__Consignes__.
**A)** Résumez en deux phrases le texte sur Pasolini et Gramsci ci-dessous.
**B)** Reprenez le fil du texte sur Pasolini et Gramsci ci-dessous et rédigez-en la suite en quelques phrases.

__Texte à lire__.
******************************
Pasolini, Gramsci : le populisme du savoir

Pasolini représente-t-il l’idéal de l’intellectuel chez Gramsci ? Pour Jean-Marc Piotte, dans son ouvrage La Pensée politique de Antonio Gramsci, paru en 1970, ainsi que pour Frédéric Bon et Michel-Antoine Burnier dans Les Nouveaux intellectuels, paru en 1966, on peut voir chez Gramsci la construction d’une pensée des intellectuels, entre élément effectif de la civilisation et œuvre d’art, sans toutefois définir un véritable modèle. La découverte de Gramsci pour le jeune Pasolini constitue une avancée dans son art, sans pour autant devenir une tension idéologique dans son œuvre. Le gramscisme chez Pasolini s’apparente ainsi à la prise de conscience de l’importance de l’Histoire dans la société et ses conséquences sur le peuple. Les cendres de Gramsci témoignent de la réticence de Pasolini à s’ancrer dans la pensée de Gramsci. Le drame décrit dans le poème est autant historique que personnel.
******************************
__Données fournies__.

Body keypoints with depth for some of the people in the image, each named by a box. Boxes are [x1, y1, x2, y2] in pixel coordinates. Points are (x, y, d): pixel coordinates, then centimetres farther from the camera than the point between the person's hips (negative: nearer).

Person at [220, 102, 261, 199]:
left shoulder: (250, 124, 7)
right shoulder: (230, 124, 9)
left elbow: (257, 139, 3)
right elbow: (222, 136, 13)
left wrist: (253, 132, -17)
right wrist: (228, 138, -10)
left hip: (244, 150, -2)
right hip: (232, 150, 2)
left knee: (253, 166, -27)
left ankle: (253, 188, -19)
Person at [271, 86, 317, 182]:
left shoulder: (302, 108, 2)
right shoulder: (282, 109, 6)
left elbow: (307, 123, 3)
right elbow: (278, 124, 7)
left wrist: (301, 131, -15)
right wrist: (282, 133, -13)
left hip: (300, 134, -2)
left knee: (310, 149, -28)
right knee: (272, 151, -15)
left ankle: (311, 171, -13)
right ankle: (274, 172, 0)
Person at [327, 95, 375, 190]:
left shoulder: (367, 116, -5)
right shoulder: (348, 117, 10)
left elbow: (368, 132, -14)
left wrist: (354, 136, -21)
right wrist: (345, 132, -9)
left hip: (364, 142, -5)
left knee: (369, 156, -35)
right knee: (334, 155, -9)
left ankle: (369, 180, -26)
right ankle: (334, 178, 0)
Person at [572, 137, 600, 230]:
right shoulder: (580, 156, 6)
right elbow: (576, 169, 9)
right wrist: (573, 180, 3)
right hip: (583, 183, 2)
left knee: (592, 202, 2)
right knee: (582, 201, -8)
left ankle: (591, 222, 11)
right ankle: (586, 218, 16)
******************************
__Réponses fournies__.
**A)** Selon Jean-Marc Piotte ainsi que Frédéric Bon et Michel-Antoine Burnier, on voit chez Gramsci la construction d'une pensée des intellectuels, sans qu'il en définisse un véritable modèle. Chez le jeune Pasolini, la découverte de Gramsci fait avancer son art sans devenir une tension idéologique dans son œuvre, et Les cendres de Gramsci témoignent de sa réticence à s'ancrer dans cette pensée.

**B)**
« Nous appelons poète civil, en Italie, un poète qui s’engage dans un contexte, disons-le ainsi, historique, politique et social. […] La grande originalité de Pasolini a été de faire une poésie civile de gauche, excluant l’humanisme et se rapprochant des Décadents européens [7]»

Quelle est la véritable fonction du poète civil ? C’est le poète qui se substitue aux paysans pour parler dans leur propre langue. Les premiers vers de Pasolini, lors de sa période frioulane, étaient dans le dialecte de cette région et le bouleversement dû à la découverte des borgate de Rome donnera lieu à une écriture plus proche du peuple de la capitale, plus sombre aussi, bien loin de l’exaltation des paysages de la côte adriatique. Le poète civil donne ainsi sa voix au peuple, aux plus faibles, en chantant non seulement ses vertus mais bien plus la réalité, l’âpreté et la dureté de leur existence.

Pour Pasolini, le peuple, sujet évident qui se définit par son opposition aux élites, se pose face à la classe dominante, dans une lutte pour le pouvoir, mais également une lutte pour vivre, contre l’industrialisation et la mort des petites cultures. Son œuvre tente de capter l’âme du peuple, rendu souverain à la fin d’un XXe siècle qui le voit dépérir, et ainsi « mendier un peu de lumière pour ce monde ressuscité par un obscur matin[7]».

[1] GRAMSCI A., Cahiers de prison, n°6 à 9, Gallimard, Paris, 1983, p. 770.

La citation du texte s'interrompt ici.